“Where’s my girl?” he inquired in his cordial, hearty voice. “Where’s Ethel Blue?”

Some one gave her a friendly push forward so her father did not notice the reluctance with which she had been almost creeping toward him. He threw his arm around her shoulders regardless of possible damage to the elegancies of her court costume, and kissed her heartily. The tears shone in her eyes as she forced herself to meet his searching gaze.

“Not crying!” he whispered in her ear, and she felt her heart give a real pang as the happiness left his face and was replaced by his old look of sorrow and endurance. “Not crying!” he repeated in her ear. “Why, I thought you loved her! You’ve done nothing but write to me about Miss Daisy all summer!”

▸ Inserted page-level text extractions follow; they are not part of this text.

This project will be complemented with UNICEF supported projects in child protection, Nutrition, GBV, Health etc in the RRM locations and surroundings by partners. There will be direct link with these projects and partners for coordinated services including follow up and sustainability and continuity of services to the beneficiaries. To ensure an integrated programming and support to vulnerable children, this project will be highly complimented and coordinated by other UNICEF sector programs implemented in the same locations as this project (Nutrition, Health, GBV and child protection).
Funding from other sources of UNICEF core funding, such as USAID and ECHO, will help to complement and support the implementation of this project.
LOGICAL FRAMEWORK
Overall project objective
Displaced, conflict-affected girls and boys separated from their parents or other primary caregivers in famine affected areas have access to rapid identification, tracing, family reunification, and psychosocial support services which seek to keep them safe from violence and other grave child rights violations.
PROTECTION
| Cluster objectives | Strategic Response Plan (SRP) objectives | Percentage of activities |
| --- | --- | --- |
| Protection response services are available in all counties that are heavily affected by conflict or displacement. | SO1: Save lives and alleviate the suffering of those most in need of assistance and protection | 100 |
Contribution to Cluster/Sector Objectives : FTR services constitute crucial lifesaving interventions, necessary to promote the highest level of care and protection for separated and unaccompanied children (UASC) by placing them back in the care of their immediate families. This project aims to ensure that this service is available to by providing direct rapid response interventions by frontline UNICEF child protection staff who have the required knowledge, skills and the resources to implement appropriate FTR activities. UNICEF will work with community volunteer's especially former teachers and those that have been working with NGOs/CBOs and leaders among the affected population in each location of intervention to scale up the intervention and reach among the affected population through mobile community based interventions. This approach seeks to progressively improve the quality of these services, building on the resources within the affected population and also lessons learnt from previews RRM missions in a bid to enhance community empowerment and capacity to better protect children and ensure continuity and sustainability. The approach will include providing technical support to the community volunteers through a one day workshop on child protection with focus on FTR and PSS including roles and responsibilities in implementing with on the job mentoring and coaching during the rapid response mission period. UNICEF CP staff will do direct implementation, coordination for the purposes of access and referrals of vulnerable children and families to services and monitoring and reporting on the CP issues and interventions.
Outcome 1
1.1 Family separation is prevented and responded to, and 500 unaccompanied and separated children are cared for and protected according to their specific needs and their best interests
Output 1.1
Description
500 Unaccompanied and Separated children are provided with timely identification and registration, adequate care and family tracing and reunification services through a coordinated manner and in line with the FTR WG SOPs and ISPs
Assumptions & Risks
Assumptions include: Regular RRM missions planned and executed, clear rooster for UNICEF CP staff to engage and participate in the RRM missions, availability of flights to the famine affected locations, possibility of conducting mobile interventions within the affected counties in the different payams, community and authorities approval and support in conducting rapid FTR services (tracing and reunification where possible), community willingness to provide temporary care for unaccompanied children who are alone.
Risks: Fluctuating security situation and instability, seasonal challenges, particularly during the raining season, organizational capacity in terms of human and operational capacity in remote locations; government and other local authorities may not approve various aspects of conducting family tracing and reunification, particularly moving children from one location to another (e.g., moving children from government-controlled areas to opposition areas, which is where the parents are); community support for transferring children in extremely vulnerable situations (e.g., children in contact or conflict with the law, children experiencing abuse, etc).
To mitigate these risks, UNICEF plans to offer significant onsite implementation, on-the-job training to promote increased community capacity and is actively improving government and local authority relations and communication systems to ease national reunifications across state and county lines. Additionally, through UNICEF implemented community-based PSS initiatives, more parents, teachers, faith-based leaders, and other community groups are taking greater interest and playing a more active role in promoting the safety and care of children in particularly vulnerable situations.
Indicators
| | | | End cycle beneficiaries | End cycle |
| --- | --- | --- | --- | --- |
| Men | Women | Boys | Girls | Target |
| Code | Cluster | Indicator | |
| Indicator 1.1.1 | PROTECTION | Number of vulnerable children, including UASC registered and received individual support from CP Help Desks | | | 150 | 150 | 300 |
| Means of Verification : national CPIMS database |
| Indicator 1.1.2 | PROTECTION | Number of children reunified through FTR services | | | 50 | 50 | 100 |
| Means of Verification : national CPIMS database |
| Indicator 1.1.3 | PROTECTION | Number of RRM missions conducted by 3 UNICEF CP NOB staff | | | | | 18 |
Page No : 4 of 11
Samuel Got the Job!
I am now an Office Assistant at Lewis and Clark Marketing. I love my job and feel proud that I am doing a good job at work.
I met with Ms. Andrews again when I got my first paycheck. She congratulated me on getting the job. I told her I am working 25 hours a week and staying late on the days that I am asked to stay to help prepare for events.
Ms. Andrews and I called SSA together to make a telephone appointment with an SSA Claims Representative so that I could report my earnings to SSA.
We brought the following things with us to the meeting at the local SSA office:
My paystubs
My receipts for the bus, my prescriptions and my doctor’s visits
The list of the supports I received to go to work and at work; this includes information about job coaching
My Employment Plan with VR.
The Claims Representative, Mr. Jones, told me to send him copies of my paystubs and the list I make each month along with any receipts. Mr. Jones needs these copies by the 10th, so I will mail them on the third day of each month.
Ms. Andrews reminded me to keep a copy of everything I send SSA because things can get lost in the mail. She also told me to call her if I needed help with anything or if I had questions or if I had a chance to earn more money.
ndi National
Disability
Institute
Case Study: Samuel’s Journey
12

“About Miss Daisy? Do you mean—? Is it Miss Daisy?”

“It certainly is Miss Daisy. Here, come behind the curtain,” and he swept his daughter and his fiancée out of sight of the retiring audience. “It is Daisy Graham who is to be your dear mother, my little Ethel Blue. Are you satisfied now?”

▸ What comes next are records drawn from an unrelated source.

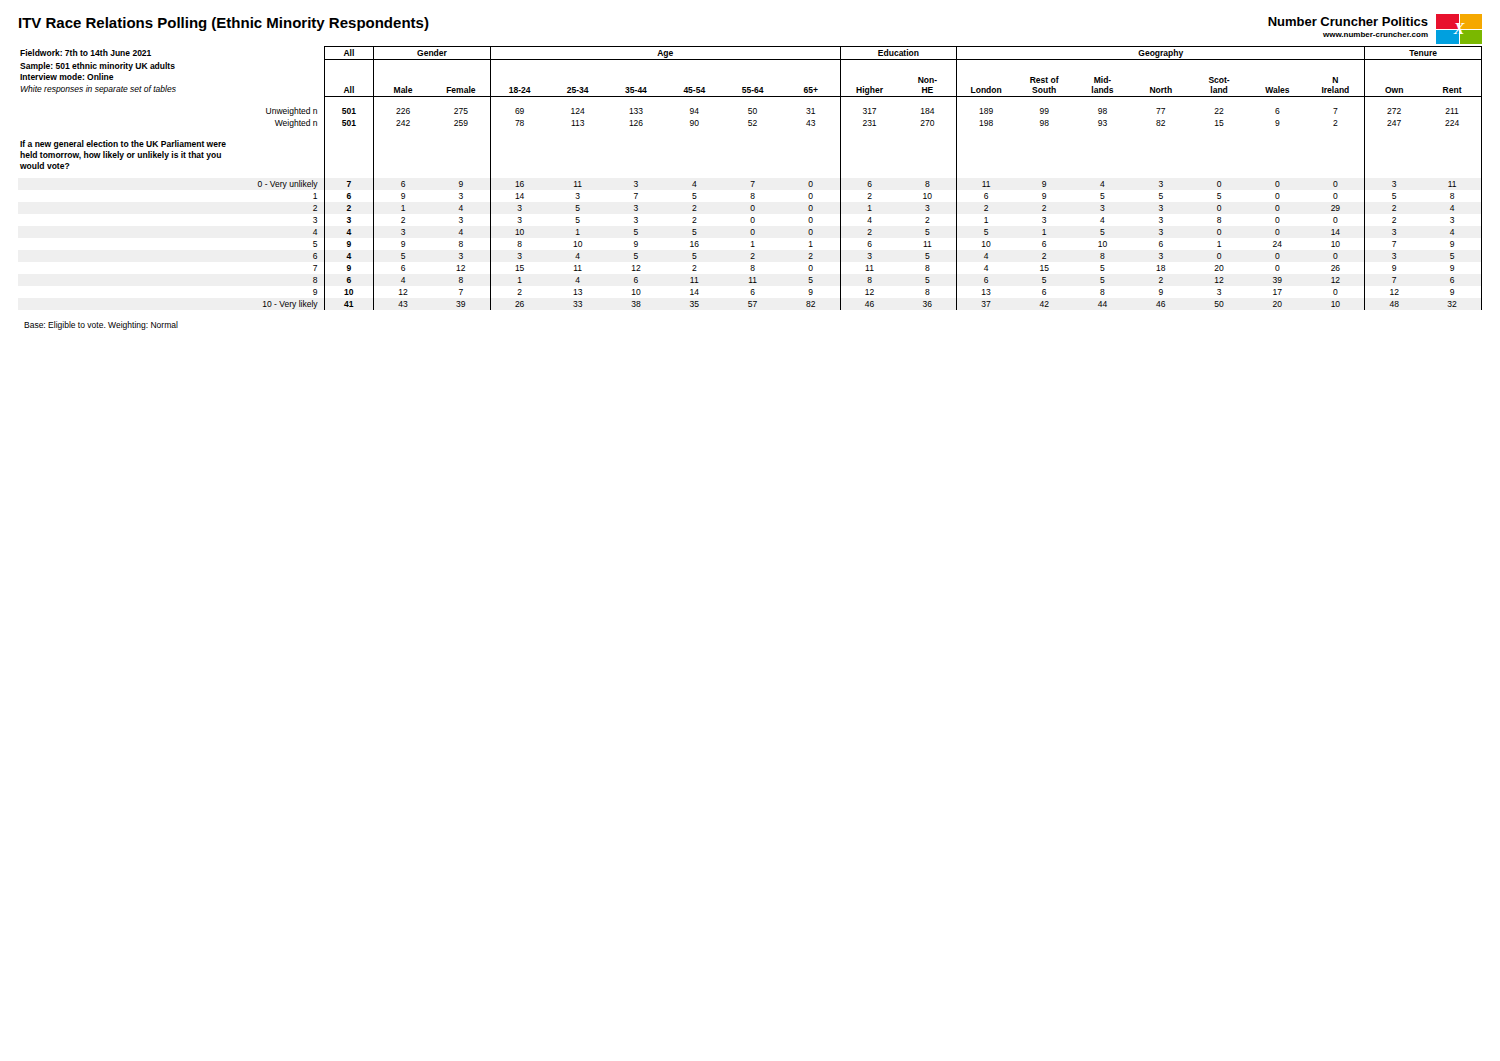ITV Race Relations Polling (Ethnic Minority Respondents)
Number Cruncher Politics
www.number-cruncher.com
X
| Fieldwork: 7th to 14th June 2021 | All | Gender | Age | Education | Geography | Tenure |
| Sample: 501 ethnic minority UK adults Interview mode: Online White responses in separate set of tables | All | Male | Female | 18-24 | 25-34 | 35-44 | 45-54 | 55-64 | 65+ | Higher | Non- HE | London | Rest of South | Mid- lands | North | Scot- land | Wales | N Ireland | Own | Rent |
| Unweighted n | 501 | 226 | 275 | 69 | 124 | 133 | 94 | 50 | 31 | 317 | 184 | 189 | 99 | 98 | 77 | 22 | 6 | 7 | 272 | 211 |
| Weighted n | 501 | 242 | 259 | 78 | 113 | 126 | 90 | 52 | 43 | 231 | 270 | 198 | 98 | 93 | 82 | 15 | 9 | 2 | 247 | 224 |
| If a new general election to the UK Parliament were held tomorrow, how likely or unlikely is it that you would vote? | | | | | | | | | | | | | | | | | | | | |
| 0 - Very unlikely | 7 | 6 | 9 | 16 | 11 | 3 | 4 | 7 | 0 | 6 | 8 | 11 | 9 | 4 | 3 | 0 | 0 | 0 | 3 | 11 |
| 1 | 6 | 9 | 3 | 14 | 3 | 7 | 5 | 8 | 0 | 2 | 10 | 6 | 9 | 5 | 5 | 5 | 0 | 0 | 5 | 8 |
| 2 | 2 | 1 | 4 | 3 | 5 | 3 | 2 | 0 | 0 | 1 | 3 | 2 | 2 | 3 | 3 | 0 | 0 | 29 | 2 | 4 |
| 3 | 3 | 2 | 3 | 3 | 5 | 3 | 2 | 0 | 0 | 4 | 2 | 1 | 3 | 4 | 3 | 8 | 0 | 0 | 2 | 3 |
| 4 | 4 | 3 | 4 | 10 | 1 | 5 | 5 | 0 | 0 | 2 | 5 | 5 | 1 | 5 | 3 | 0 | 0 | 14 | 3 | 4 |
| 5 | 9 | 9 | 8 | 8 | 10 | 9 | 16 | 1 | 1 | 6 | 11 | 10 | 6 | 10 | 6 | 1 | 24 | 10 | 7 | 9 |
| 6 | 4 | 5 | 3 | 3 | 4 | 5 | 5 | 2 | 2 | 3 | 5 | 4 | 2 | 8 | 3 | 0 | 0 | 0 | 3 | 5 |
| 7 | 9 | 6 | 12 | 15 | 11 | 12 | 2 | 8 | 0 | 11 | 8 | 4 | 15 | 5 | 18 | 20 | 0 | 26 | 9 | 9 |
| 8 | 6 | 4 | 8 | 1 | 4 | 6 | 11 | 11 | 5 | 8 | 5 | 6 | 5 | 5 | 2 | 12 | 39 | 12 | 7 | 6 |
| 9 | 10 | 12 | 7 | 2 | 13 | 10 | 14 | 6 | 9 | 12 | 8 | 13 | 6 | 8 | 9 | 3 | 17 | 0 | 12 | 9 |
| 10 - Very likely | 41 | 43 | 39 | 26 | 33 | 38 | 35 | 57 | 82 | 46 | 36 | 37 | 42 | 44 | 46 | 50 | 20 | 10 | 48 | 32 |
| Base: Eligible to vote. Weighting: Normal | |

“O, Father! O, Miss Daisy!” cried Ethel Blue, sobbing now from relief and joy and clinging to both of them; “I never guessed it! It’s too wonderful to be true!”

CHAPTER XVII
THE PARTING BREAKFAST

Ethel Blue’s change of mind about stepmothers was so complete that her cousins would have joked her about it except that her Aunt Marion advised them to say nothing to her on a subject that had once been so sore a theme.

“Don’t recall those painful thoughts,” she advised. “Ethel Blue will be happier and certainly Miss Daisy will be if the present mood continues.”

“I thought you couldn’t help loving her when you knew her,” Captain Morton had said to Ethel Blue. “That’s why I was willing to postpone the wedding all summer so that you and she might have a chance to become really well acquainted.”